First we wrap up last week’s story of the Fox sisters, who in many ways started the whole ball rolling. Two surprising revelations regarding their ghostly communications are revealed with the help of Vincent Price’s 1979 Hall of Horrors episode about these early mediums.
Next we get to the root of rumors about Thomas Edison’s building a machine to talk to the dead and have a look at some interesting ways in which his pioneering technologies were embraced by those eager to connect with those on the other side, including a 1901 Russian recording of spirits channeled in Siberia. Edison’s decidedly creepy (and failed) talking doll is also discussed
Leaping forward a bit we provide a little background on the modern EVP phenomenon and and some rather eccentric Swedish and Latvian researchers (Friedrich Jürgensen and Konstatin Raudive) who were quite convinced their dead mothers were speaking from their tape recorders back in the 1960s and ’70s.
After some eerie snippets of their work, we’re back to early 20th-century Spiritualists.
Eva Carrière, was a French medium particularly notorious for conducting her seances in varying states of undress. The things she and her lesbian lover Juliette Bisson did with ectoplasm are truly the stuff of historic clickbait. Flash photos taken during her sittings by more skeptical researchers, however, reveal a decidedly less impressive side to her craft.

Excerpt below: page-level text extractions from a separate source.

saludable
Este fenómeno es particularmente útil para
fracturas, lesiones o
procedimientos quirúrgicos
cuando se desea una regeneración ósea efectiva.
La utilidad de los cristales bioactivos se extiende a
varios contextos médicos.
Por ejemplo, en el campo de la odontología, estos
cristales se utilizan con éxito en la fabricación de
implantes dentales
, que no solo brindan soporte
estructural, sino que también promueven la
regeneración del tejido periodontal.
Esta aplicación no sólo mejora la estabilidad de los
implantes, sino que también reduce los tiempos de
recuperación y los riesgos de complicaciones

We also have a look at the Boston medium Mina (or “Margery”) Crandon whose notoriety came from a public feud with the debunker Harry Houdini and her own tendency toward scanty dress during sittings. Her dead brother Walter also figures into the story along with a suspicious “teleplasmic” hand revealed to be constructed in a rather ghastly way.

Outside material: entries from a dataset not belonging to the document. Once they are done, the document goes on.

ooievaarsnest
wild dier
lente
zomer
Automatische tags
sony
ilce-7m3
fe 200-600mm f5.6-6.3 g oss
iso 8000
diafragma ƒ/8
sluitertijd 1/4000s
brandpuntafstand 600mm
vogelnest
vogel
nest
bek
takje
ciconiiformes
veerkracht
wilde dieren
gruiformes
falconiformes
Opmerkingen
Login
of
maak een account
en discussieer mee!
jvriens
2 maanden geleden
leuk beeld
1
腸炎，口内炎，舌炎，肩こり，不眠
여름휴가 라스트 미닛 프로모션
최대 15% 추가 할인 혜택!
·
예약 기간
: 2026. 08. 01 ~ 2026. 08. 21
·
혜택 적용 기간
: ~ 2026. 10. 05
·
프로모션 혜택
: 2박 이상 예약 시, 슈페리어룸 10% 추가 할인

From newspapers of the 1920s we provide two particularly obscure accounts of Spiritualists gone wild. The first, from a 1921 story in the Pittsburgh Press relates the tale of despondent mother who has lost her baby during childbirth. A particularly nefarious seance medium inserts herself into the tragedy, and before long the entire town is celebrating the arrival of a miraculous “Spirit Baby.” A purchase of cheap necklaces, however, proves to be the medium’s undoing.
The second tale, from a 1928 edition of The San Francisco Examiner, begins with a jeweled dagger found in the corpse of an unlucky newlywed. Though the police have already obtained a confession, a Spiritualist circle in France blames a rather brutish spirit that’s been hanging around their seances. A series of 13 inexplicable deaths, including that of dancer Isadora Duncan are also involved.
Our show concludes with an audio clip from a rather sad, but historically important seance held in Hollywood in 1936.